Navigating Expectations: Rethinking “Leftover Women” through Embodied Conversations

In my current research, I explore how social and familial expectations shape Chinese women’s decisions about marriage. My project investigates the ways in which traditions, gender norms, and generational values construct a particular “script” for what a successful life should look like — often culminating in heterosexual marriage and motherhood.
A key reference for my research is Sandy To’s China’s Leftover Women: Late Marriage among Professional Women and Its Consequences (2013). To’s work provides a deep sociological insight into how highly educated, urban women in China are labeled “leftover” when they delay marriage. Contrary to the narrative that these women are “too picky” or “career-obsessed,” To argues that they are in fact navigating complex structural constraints and gendered social expectations.
What I find especially resonant in her work is her methodological approach. Through in-depth interviews with professional women in cities like Shanghai and Guangzhou, To reveals how the “leftover woman” identity is not self-determined but co-constructed — by parents, peers, partners, and the state. She highlights how family conversations, matchmaking rituals, and subtle daily interactions all work together to shape a woman’s perceived value in the marriage market.
Inspired by this, I plan to conduct a series of focus group interviews as part of my intervention. However, my participant groups will be more diverse. In addition to women from first-tier cities with higher education backgrounds (a group reflective of my own positionality), I will include women from underdeveloped regions and transgender women. I aim to evoke emotional responses by presenting participants with curated narratives and social messages about marriage. This process will allow me to examine how different positionalities experience and respond to the institution of marriage.

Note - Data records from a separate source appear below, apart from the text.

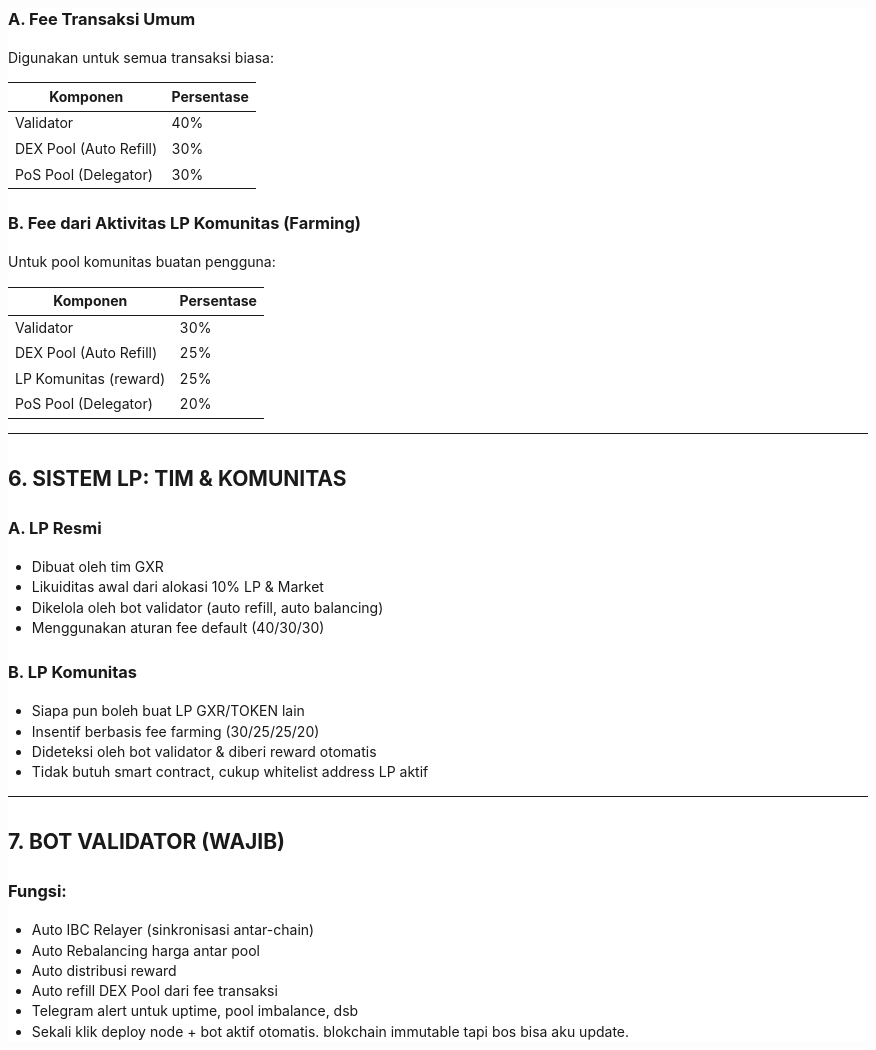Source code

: ### A. Fee Transaksi Umum

Digunakan untuk semua transaksi biasa:

| Komponen               | Persentase |
| ---------------------- | ---------- |
| Validator              | 40%        |
| DEX Pool (Auto Refill) | 30%        |
| PoS Pool (Delegator)   | 30%        |

### B. Fee dari Aktivitas LP Komunitas (Farming)

Untuk pool komunitas buatan pengguna:

| Komponen               | Persentase |
| ---------------------- | ---------- |
| Validator              | 30%        |
| DEX Pool (Auto Refill) | 25%        |
| LP Komunitas (reward)  | 25%        |
| PoS Pool (Delegator)   | 20%        |

---

## 6. SISTEM LP: TIM & KOMUNITAS

### A. LP Resmi

- Dibuat oleh tim GXR
- Likuiditas awal dari alokasi 10% LP & Market
- Dikelola oleh bot validator (auto refill, auto balancing)
- Menggunakan aturan fee default (40/30/30)

### B. LP Komunitas

- Siapa pun boleh buat LP GXR/TOKEN lain
- Insentif berbasis fee farming (30/25/25/20)
- Dideteksi oleh bot validator & diberi reward otomatis
- Tidak butuh smart contract, cukup whitelist address LP aktif

---

## 7. BOT VALIDATOR (WAJIB)

### Fungsi:

- Auto IBC Relayer (sinkronisasi antar-chain)
- Auto Rebalancing harga antar pool
- Auto distribusi reward
- Auto refill DEX Pool dari fee transaksi
- Telegram alert untuk uptime, pool imbalance, dsb
- Sekali klik deploy node + bot aktif otomatis. blokchain immutable tapi bos bisa aku update.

While the analysis will compare across the groups, my primary focus will remain on the first group — not only because of shared background, but also to enable a more rigorous auto-ethnographic reflection. By doing so, I hope to engage with To’s argument while extending it beyond class and geographic boundaries, questioning how marriage expectations are internalized or rejected across different gendered experiences.
Ultimately, my goal is not to answer whether marriage is “good” or “bad,” but to unpack how “choice” itself is conditioned, constrained, and performed under the weight of social structures. What is framed as personal preference is often already shaped by decades of policy, media narratives, and cultural scripts.
I invite others to think with me: How do you recognize — or resist — the voices that define what your life should look like?